Im Aufstieg nach San Martino: Ausblick auf das Mendrisiotto und zu den Gipfeln des Piemont

Wanderung Vacallo-Bruzella

Vom Sonnenhang ins Tal der Stille

  • Vacallo

  • Sagno

  • Morbio Superiore

  • Caneggio

  • Bruzella


REGION: Tessin
MARSCHZEIT: 3 h 15 min
AUFSTIEG: 610 m
TIEFSTER PUNKT: 357 m
VERPFLEGUNG: Picknick aus dem Rucksack
ANREISE: Mit dem Bus nach Vacallo/Piazza
MERKMALE: Auch/nur im Winter
Schwierigkeit: T1 Wandern
Streckenlänge: 9 km
Abstieg: 370 m
Höchster Punkt: 740 m
Ideale Jahreszeit: Ganzjährig begehbar
Rückreise: Ab Bruzella/Paese mit dem Postauto
   

Im südlichsten Zipfel der Schweiz fällt nur selten Schnee, und nie bleibt er lange liegen.

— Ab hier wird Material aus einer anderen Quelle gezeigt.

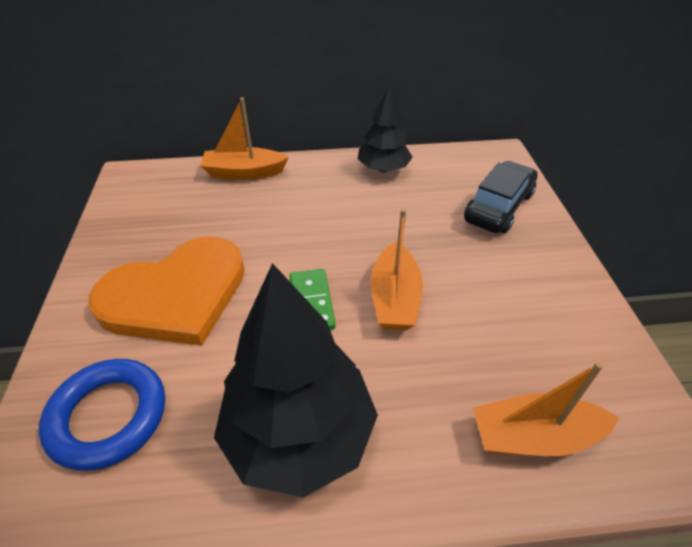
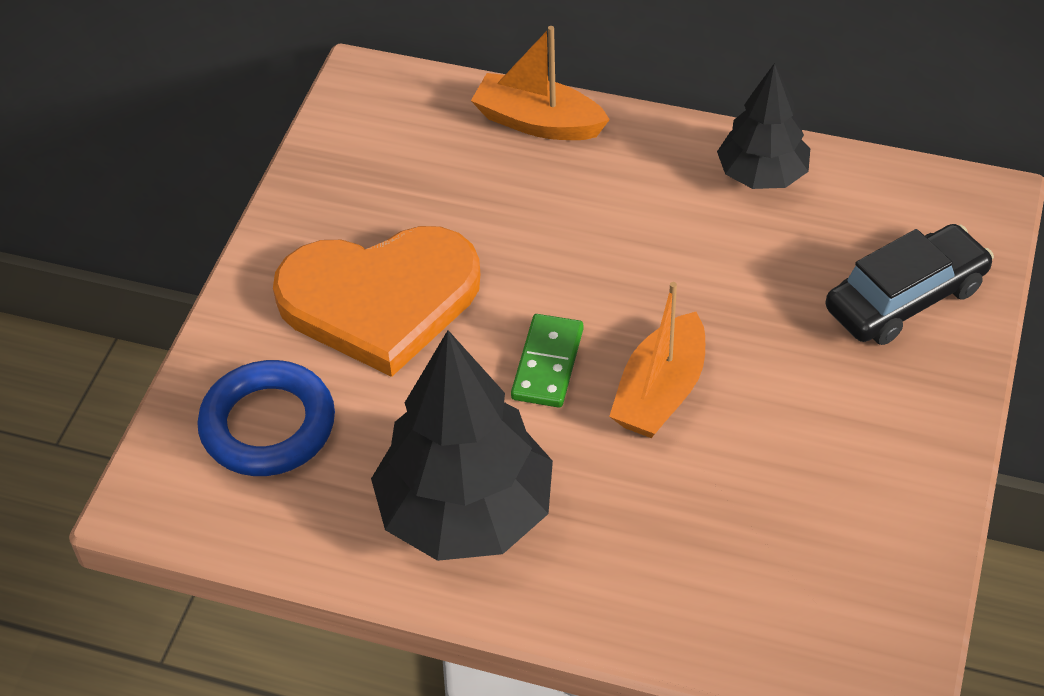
camera: 25 degrees right, 5 degrees up
orange boat [473,362,619,456] -> none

Die wunderbar aussichtsreiche Wanderung vom Sonnenhang oberhalb von Chiasso ins Muggiotal lässt sich deshalb sowohl im zeitigen Frühling als auch im Spätherbst, ja sogar mitten im Winter problemlos ausführen. Verschiedene Abschnitte auf Hartbelag summieren sich auf knapp die Hälfte der Gesamtstrecke.

Wandern in der Region Chiasso? Wer beim Namen der südlichsten Stadt der Schweiz nur an Shoppingtempel, Autobahnen und Grenzbahnhöfe denkt, lässt das touristische Potenzial der Gegend ausser Acht. Kaum lässt man den von Verkehrsströmen durchfurchten Talboden hinter sich, so wechselt das Gesicht der Landschaft komplett. Beispielhaft zeigt sich das am Dorf Vacallo, das sich an sonniger Südlage in den Hang schmiegt. Neben eher unansehnlichen Neubauten, die den heutigen Charakter als Vorort widerspiegeln, gibt es auch eine Reihe von gut erhaltenen alten Steinhäusern und weiteren interessanten Bauwerken. Dazu zählen mehrere Sakralbauten, darunter die schmucke Pfarrkirche Santi Simone e Giuda.
Die Piazza vor der Kirche ist Ausgangspunkt der lohnenden und abwechslungsreichen Wanderung hinüber ins Muggiotal. Zunächst auf Asphalt, später auf steingepflästerten Waldwegen steigt man zum Dörfchen Sagno hoch. Das Panorama dort ist beachtlich. Es reicht von den Piemonteser Alpen im Westen bis zur Comersee-Gegend; vom See erspäht man im Osten zumindest einen Zipfel.
In leichtem Anstieg geht es weiter zur bewaldeten Kuppe von San Martino. Unterhalb des Kirchleins befindet sich ein gut ausgebauter Picknickplatz mit Holztischen, Sitzbänken und einer befestigten Feuerstelle. Grosse Lücken zwischen den Baumreihen erlauben schöne Tiefblicke. Die Sicht öffnet sich hier nun auch zum Valle di Muggio, dem Ziel der Wanderung.
In mehreren Serpentinen windet sich ein schmaler Fusspfad in die Tiefe. Da die Sonne hier im Winter kaum hinkommt, kann das Trassee mitunter vereisen. Doch weil das Gefälle gering ist, stellt dies geübte Wanderer vor keine grossen Probleme. Durch eine Kastanienselve gelangt man am Ortsteil Lattecaldo vorüber auf einem Strässchen nach Morbio Superiore. Am oberen Dorfrand schwenkt man gleich wieder auf einen Forstweg ein. Dieser führt in leichtem Aufstieg nach Caneggio. Praktisch ebenen Wegs gelangt man schliesslich nach Bruzella.